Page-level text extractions
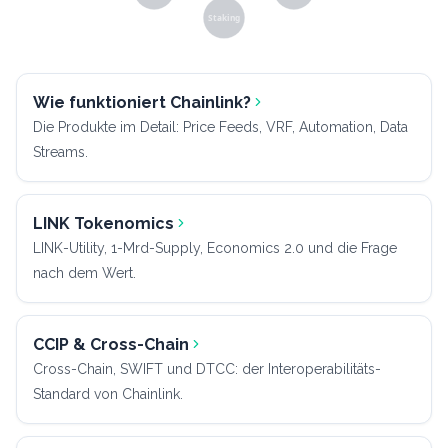
Staking
Wie funktioniert Chainlink?
Die Produkte im Detail: Price Feeds, VRF, Automation, Data
Streams.
LINK Tokenomics
LINK-Utility, 1-Mrd-Supply, Economics 2.0 und die Frage
nach dem Wert.
CCIP & Cross-Chain
Cross-Chain, SWIFT und DTCC: der Interoperabilitäts-
Standard von Chainlink.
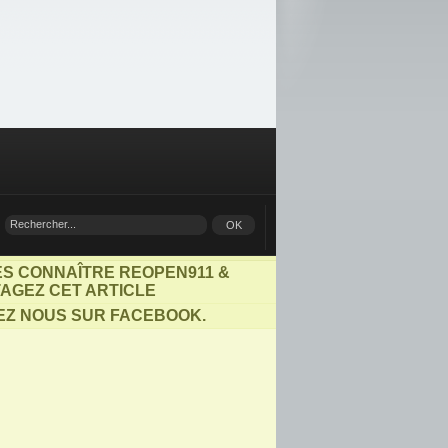
ES CONNAÎTRE REOPEN911 &
AGEZ CET ARTICLE
EZ NOUS SUR FACEBOOK.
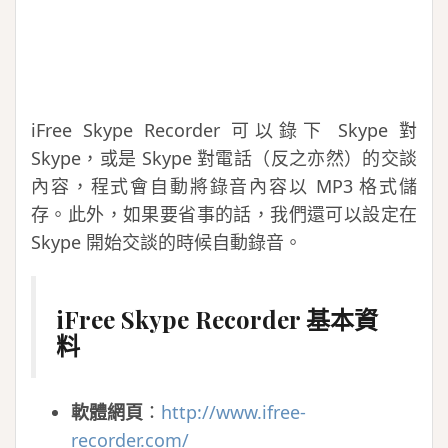
iFree Skype Recorder 可以錄下 Skype 對
Skype，或是 Skype 對電話（反之亦然）的交談
內容，程式會自動將錄音內容以 MP3 格式儲
存。此外，如果要省事的話，我們還可以設定在
Skype 開始交談的時候自動錄音。
iFree Skype Recorder 基本資
料
軟體網頁
：
http://www.ifree-
recorder.com/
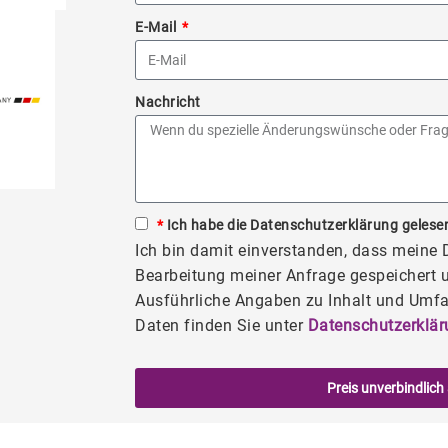
E-Mail
Nachricht
*
Ich habe die Datenschutzerklärung gelesen
Ich bin damit einverstanden, dass meine
Bearbeitung meiner Anfrage gespeichert u
Ausführliche Angaben zu Inhalt und Umfa
Daten finden Sie unter
Datenschutzerklär
Preis unverbindlich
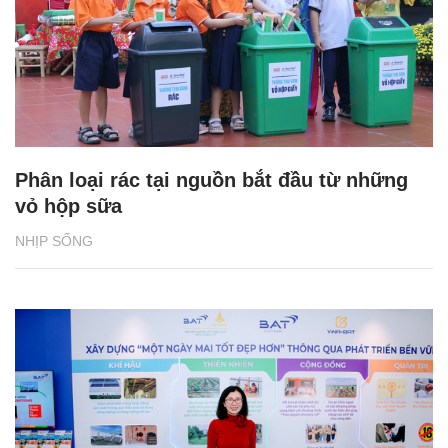
Phân loại rác tại nguồn bắt đầu từ những
vỏ hộp sữa
NHỊP SỐNG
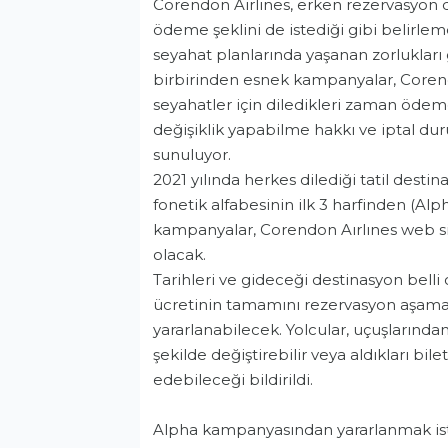
Corendon Airlines, erken rezervasyon d
ödeme şeklini de istediği gibi belirle
seyahat planlarında yaşanan zorluklar
birbirinden esnek kampanyalar, Corend
seyahatler için diledikleri zaman ödem
değişiklik yapabilme hakkı ve iptal du
sunuluyor.
2021 yılında herkes dilediği tatil desti
fonetik alfabesinin ilk 3 harfinden (Alp
kampanyalar, Corendon Aırlınes web si
olacak.
Tarihleri ve gideceği destinasyon belli
ücretinin tamamını rezervasyon aşama
yararlanabilecek. Yolcular, uçuşlarından
şekilde değiştirebilir veya aldıkları bile
edebileceği bildirildi.
Alpha kampanyasından yararlanmak istey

_WHAT IS EXPECTED_
Copy all the records word for word and keep the pictures out.

_REPLY TO THE EXERCISE_
Staking
Wie funktioniert Chainlink?
Die Produkte im Detail: Price Feeds, VRF, Automation, Data
Streams.
LINK Tokenomics
LINK-Utility, 1-Mrd-Supply, Economics 2.0 und die Frage
nach dem Wert.
CCIP & Cross-Chain
Cross-Chain, SWIFT und DTCC: der Interoperabilitäts-
Standard von Chainlink.
ES CONNAÎTRE REOPEN911 &
AGEZ CET ARTICLE
EZ NOUS SUR FACEBOOK.
iFree Skype Recorder 可以錄下 Skype 對
Skype，或是 Skype 對電話（反之亦然）的交談
內容，程式會自動將錄音內容以 MP3 格式儲
存。此外，如果要省事的話，我們還可以設定在
Skype 開始交談的時候自動錄音。
iFree Skype Recorder 基本資
料
軟體網頁
：
http://www.ifree-
recorder.com/
E-Mail
Nachricht
*
Ich habe die Datenschutzerklärung gelesen
Ich bin damit einverstanden, dass meine
Bearbeitung meiner Anfrage gespeichert u
Ausführliche Angaben zu Inhalt und Umfa
Daten finden Sie unter
Datenschutzerklär
Preis unverbindlich
Phân loại rác tại nguồn bắt đầu từ những
vỏ hộp sữa
NHỊP SỐNG
Corendon Airlines, erken rezervasyon d
ödeme şeklini de istediği gibi belirle
seyahat planlarında yaşanan zorluklar
birbirinden esnek kampanyalar, Corend
seyahatler için diledikleri zaman ödem
değişiklik yapabilme hakkı ve iptal du
sunuluyor.
2021 yılında herkes dilediği tatil desti
fonetik alfabesinin ilk 3 harfinden (Alp
kampanyalar, Corendon Aırlınes web si
olacak.
Tarihleri ve gideceği destinasyon belli
ücretinin tamamını rezervasyon aşama
yararlanabilecek. Yolcular, uçuşlarından
şekilde değiştirebilir veya aldıkları bile
edebileceği bildirildi.
Alpha kampanyasından yararlanmak istey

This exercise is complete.